Stored items
=-=-=-=-=

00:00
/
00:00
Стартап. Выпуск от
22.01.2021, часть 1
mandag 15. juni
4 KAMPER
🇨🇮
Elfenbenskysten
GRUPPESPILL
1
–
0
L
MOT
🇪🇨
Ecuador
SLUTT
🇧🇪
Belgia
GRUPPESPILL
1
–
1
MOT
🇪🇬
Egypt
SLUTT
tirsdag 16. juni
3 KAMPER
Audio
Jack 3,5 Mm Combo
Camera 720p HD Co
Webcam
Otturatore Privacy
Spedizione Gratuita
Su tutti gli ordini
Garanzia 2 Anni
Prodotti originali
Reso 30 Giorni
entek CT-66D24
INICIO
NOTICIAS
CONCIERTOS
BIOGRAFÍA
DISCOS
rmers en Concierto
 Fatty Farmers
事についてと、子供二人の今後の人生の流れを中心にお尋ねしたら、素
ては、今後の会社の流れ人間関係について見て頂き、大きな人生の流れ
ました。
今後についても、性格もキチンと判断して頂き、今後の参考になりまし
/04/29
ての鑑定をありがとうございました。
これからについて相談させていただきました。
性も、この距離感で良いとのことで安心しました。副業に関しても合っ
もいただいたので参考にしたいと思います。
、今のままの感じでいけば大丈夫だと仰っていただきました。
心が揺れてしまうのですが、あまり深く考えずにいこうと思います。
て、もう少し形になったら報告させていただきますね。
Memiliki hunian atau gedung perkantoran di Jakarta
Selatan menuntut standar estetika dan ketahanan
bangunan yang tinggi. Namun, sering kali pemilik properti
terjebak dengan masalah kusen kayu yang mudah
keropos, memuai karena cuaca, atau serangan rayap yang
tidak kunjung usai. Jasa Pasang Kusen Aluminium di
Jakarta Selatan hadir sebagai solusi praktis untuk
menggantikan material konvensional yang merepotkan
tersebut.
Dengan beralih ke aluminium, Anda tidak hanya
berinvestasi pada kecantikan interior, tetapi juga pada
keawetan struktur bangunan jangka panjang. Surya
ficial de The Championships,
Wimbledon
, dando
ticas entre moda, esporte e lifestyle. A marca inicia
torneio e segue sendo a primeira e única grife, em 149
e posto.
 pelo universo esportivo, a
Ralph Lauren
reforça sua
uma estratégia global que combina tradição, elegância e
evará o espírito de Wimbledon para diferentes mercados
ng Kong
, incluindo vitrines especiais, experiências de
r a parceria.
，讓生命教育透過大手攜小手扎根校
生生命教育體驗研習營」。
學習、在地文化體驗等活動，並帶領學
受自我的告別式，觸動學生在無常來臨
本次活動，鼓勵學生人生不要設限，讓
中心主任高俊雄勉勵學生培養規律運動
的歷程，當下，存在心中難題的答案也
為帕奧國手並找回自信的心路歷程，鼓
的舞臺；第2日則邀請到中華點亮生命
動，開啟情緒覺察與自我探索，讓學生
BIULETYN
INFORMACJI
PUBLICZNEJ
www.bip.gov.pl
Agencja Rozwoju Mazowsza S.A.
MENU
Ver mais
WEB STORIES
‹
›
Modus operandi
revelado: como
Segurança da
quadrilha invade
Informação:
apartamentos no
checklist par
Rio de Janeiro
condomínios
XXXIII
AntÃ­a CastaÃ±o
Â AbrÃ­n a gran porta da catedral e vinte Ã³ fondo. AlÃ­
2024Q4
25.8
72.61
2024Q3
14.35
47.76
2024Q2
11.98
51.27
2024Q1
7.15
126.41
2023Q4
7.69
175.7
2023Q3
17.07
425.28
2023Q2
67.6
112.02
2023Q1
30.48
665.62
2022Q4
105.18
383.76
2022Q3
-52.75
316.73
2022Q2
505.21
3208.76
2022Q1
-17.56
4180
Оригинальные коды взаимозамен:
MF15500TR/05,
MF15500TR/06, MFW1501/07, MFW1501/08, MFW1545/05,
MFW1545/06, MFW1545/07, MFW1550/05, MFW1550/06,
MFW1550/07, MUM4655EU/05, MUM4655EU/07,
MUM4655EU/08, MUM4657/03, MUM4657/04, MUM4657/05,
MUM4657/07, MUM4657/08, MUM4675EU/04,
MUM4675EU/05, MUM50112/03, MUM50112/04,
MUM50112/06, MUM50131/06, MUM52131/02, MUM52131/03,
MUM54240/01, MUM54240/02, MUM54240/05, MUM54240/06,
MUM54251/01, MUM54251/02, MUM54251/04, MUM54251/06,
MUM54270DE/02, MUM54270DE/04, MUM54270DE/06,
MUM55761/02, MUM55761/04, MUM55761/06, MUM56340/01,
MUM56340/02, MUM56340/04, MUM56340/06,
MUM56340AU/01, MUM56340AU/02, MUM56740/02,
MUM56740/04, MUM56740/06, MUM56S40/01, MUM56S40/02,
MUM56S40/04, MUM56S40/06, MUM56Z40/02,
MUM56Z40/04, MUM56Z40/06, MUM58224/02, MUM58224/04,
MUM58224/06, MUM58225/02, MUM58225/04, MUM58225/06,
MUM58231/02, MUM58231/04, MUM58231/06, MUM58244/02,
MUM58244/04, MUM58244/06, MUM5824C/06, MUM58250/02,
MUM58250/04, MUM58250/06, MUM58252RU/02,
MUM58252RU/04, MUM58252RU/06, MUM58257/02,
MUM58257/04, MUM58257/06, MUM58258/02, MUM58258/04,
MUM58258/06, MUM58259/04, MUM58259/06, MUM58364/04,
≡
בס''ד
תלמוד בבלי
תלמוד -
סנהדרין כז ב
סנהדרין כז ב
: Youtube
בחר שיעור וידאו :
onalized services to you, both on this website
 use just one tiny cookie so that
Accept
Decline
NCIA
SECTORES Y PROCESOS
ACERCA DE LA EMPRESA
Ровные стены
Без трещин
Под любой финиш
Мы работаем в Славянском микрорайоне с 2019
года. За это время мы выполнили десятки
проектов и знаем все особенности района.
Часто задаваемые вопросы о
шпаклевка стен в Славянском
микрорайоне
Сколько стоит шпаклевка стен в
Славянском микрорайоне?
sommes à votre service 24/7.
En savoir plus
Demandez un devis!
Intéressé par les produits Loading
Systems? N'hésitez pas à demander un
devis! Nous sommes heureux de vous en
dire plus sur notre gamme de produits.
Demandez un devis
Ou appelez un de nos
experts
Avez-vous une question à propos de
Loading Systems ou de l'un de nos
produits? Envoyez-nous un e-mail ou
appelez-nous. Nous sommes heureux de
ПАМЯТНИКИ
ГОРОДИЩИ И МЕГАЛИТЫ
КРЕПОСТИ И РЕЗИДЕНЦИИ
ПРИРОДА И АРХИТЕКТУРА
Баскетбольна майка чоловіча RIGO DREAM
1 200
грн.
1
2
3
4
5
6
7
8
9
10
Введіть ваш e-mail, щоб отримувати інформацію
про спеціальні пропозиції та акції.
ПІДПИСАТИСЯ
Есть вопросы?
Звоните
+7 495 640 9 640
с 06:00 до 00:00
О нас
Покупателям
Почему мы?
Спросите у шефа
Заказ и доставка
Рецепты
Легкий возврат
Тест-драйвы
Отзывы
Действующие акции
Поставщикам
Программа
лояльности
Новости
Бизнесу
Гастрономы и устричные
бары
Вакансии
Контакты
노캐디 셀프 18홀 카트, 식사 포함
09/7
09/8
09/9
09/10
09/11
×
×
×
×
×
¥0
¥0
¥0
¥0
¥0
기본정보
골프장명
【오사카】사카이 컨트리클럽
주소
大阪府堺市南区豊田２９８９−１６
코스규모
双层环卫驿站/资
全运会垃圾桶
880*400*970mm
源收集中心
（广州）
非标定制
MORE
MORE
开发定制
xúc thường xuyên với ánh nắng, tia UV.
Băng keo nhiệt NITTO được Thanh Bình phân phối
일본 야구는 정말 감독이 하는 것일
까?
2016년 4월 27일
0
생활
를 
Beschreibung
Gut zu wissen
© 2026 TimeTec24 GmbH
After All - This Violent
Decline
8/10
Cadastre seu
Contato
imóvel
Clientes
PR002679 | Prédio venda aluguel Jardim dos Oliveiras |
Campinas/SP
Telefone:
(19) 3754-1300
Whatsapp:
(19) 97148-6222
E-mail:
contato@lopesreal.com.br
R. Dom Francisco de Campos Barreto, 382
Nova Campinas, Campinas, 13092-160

=-=-=-=-=

REQUIREMENT:
Pull out every line of the entries that contains the string "Campinas", matching case exactly.

THE COMPLETED TASK:
Campinas/SP
Nova Campinas, Campinas, 13092-160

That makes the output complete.